Adaptive kernel fuzzy clustering for missing data

Primary LanguageC

Adaptive kernel fuzzy clustering for missing data

In this work, the Fuzzy C-means clustering algorithm is used considering the kernelization of the metric with local adaptive distances (VKFCM-K-LP) under three types of strategies to deal with missing data, Whole Data Strategy (WDS), Partial Distance Strategy (PDS) and Optimal Completion Strategy (OCS).

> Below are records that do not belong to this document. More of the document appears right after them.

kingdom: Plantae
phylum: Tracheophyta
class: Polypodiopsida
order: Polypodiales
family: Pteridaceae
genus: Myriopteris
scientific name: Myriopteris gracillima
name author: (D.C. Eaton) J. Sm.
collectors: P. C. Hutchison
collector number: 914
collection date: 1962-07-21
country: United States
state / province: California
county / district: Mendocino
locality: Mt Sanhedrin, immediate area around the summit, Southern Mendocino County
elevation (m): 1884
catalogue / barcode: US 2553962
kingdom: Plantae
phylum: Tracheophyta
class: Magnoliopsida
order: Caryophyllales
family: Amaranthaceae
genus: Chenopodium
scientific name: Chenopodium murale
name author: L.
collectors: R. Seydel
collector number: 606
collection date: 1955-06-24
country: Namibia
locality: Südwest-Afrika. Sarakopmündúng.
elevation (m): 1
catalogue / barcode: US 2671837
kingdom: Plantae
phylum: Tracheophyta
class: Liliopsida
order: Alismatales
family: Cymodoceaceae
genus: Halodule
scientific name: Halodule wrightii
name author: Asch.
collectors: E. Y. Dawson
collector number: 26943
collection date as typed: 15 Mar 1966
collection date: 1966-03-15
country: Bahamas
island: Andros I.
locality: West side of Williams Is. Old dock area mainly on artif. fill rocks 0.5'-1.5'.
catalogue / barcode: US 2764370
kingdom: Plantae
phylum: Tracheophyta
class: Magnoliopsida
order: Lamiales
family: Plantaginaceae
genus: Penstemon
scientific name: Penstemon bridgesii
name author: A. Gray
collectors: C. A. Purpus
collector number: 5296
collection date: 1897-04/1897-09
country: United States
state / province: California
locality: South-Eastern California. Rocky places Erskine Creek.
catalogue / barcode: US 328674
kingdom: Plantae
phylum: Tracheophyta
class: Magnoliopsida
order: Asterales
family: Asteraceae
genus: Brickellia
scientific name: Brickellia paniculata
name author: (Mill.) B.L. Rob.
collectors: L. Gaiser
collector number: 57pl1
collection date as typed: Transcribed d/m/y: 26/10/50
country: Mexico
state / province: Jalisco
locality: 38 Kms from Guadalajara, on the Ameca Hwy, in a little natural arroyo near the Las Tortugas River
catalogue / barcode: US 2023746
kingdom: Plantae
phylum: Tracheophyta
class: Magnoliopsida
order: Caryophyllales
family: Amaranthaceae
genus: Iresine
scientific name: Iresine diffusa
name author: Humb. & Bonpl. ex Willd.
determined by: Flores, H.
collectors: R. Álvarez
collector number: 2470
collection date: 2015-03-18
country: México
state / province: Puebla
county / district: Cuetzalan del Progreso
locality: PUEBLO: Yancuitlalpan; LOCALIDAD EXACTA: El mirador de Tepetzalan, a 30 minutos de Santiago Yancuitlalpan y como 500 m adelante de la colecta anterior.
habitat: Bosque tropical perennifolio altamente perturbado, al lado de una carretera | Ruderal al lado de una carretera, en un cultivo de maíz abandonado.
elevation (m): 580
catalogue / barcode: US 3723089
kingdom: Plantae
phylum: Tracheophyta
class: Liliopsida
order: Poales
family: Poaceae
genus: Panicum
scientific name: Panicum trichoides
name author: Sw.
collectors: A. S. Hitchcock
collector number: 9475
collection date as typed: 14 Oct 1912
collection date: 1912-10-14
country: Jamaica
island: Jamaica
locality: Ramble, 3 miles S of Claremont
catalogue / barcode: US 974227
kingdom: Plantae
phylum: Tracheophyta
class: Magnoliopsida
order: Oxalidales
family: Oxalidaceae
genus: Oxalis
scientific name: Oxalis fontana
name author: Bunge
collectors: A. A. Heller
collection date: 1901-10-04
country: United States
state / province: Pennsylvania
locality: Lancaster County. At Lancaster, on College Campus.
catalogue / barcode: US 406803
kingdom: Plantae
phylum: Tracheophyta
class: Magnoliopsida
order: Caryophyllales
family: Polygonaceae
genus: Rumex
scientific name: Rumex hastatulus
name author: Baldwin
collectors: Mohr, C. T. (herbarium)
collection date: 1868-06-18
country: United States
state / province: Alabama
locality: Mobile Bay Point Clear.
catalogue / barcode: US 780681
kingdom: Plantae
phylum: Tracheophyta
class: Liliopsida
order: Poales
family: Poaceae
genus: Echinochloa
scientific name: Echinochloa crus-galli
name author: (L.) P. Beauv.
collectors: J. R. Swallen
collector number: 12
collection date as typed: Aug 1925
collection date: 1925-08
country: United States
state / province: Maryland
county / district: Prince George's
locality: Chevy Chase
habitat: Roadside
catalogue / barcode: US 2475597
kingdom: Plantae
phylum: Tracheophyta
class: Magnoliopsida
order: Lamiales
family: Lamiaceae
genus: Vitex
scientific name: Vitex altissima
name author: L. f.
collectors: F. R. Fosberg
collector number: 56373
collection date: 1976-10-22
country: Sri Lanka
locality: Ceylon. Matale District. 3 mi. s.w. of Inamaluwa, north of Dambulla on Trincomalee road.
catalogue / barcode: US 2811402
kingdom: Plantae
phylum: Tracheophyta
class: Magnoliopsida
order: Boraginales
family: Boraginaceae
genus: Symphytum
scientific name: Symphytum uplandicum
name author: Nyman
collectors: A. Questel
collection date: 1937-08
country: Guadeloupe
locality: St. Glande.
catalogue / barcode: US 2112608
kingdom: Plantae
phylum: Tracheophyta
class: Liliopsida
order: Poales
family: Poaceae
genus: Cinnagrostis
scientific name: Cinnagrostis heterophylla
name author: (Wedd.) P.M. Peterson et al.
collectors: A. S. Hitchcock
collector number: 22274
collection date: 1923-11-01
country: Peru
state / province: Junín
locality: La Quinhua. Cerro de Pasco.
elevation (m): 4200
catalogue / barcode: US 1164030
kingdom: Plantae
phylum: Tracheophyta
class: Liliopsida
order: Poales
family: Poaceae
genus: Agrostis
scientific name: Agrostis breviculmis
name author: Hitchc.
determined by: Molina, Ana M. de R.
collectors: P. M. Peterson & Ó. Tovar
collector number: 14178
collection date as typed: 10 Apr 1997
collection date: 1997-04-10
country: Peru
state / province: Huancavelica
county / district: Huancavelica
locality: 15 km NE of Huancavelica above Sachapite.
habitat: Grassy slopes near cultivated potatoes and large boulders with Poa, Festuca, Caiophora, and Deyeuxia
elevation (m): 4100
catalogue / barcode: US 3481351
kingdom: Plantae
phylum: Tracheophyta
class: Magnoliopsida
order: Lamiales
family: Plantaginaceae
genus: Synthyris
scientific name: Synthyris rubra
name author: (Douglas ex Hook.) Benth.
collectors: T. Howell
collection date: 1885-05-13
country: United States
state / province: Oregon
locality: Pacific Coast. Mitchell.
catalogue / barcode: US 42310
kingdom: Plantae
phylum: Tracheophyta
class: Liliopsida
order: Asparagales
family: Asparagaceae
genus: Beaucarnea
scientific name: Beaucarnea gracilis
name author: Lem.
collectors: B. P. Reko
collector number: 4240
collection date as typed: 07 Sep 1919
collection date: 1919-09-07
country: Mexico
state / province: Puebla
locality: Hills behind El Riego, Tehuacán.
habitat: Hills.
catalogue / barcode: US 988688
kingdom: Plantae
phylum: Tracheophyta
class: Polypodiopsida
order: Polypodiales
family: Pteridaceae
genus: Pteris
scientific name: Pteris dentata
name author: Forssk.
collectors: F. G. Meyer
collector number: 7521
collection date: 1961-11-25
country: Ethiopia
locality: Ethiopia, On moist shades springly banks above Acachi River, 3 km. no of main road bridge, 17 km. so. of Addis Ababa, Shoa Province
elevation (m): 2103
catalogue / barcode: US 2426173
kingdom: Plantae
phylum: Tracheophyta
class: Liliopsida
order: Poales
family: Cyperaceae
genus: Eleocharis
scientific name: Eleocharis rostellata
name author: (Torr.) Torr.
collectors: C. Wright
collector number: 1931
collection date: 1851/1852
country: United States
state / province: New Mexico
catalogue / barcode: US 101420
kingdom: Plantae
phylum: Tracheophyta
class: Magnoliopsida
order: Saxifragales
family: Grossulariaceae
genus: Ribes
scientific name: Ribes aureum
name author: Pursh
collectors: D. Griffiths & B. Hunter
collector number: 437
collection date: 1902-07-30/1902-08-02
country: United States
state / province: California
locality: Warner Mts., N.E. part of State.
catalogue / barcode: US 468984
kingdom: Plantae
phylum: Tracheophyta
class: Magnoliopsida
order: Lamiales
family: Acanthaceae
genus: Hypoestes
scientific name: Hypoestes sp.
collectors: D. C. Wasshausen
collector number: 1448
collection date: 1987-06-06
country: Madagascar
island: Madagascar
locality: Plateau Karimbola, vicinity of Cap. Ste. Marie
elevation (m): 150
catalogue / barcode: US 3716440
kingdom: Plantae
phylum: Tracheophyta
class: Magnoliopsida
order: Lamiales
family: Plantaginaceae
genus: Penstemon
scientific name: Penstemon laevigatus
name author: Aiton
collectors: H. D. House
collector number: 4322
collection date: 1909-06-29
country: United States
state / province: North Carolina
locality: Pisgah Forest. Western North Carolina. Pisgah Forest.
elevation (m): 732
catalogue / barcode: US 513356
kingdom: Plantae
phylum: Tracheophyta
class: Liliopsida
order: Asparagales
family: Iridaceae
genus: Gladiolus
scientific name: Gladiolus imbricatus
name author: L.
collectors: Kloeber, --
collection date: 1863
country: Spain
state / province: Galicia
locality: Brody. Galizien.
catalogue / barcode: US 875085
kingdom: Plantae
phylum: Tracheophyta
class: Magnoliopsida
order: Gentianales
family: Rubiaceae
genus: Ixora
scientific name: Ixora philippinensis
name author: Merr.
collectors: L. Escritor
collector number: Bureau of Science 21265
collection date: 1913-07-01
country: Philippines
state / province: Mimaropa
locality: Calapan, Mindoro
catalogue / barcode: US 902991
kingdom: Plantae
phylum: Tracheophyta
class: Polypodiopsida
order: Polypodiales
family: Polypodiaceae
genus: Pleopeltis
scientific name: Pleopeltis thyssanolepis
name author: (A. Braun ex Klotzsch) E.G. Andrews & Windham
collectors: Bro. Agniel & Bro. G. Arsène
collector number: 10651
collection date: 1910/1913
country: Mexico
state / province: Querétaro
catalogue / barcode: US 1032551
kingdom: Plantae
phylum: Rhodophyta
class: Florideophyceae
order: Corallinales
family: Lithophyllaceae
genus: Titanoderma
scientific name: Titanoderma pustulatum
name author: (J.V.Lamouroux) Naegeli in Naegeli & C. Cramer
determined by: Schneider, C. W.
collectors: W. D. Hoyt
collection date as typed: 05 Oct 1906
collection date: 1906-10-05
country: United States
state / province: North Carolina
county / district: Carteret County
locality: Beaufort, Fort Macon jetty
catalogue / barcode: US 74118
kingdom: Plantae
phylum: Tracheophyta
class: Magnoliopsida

Step by step to execute VKFCM-K-LP with WDS, PDS and OCS strategies

Example with the iris dataset with 5% missings

  1. In a file with a .sh extension, the following arguments are passed
    ./vkfcm-k-lp irisNA5.data r-iris5.txt iris.par iris.sig idx-iris5.txt
    • vkfcm-k-lp: run the executable on linux for example
    • irisNA5.data: missing dataset
    • r-iris5.txt: is the name of the file that will store the results
    • iris.par: is the simulation configuration file
    • iris.sig: is a file with sigma values
    • idx-iris5.txt: is a file to store the values of the CR, F-Measure and OERC indexes of each repetition.
  2. The iris.par file must have the following structure
    150 5 3 2.0 300 1e-10 100
    • 150: is the number of observations
    • 5: is the number of variables
    • 2.0: is the fuzzy exponent
    • 300: is the maximum number of iterations of the algorithm
    • 1e-10: is the tolerance for convergence
    • 100: is the number of repetitions.
  3. To execute the OCS strategy it is necessary to add the bdimput5.txt argument in the .sh file
    ./vkfcm-k-lp irisNA5.data r-iris5.txt iris.par iris.sig idx-iris5.txt bdimput5.txt
    • bdimput5.txt: is the complete dataset with missings imputed by the OCS strategy.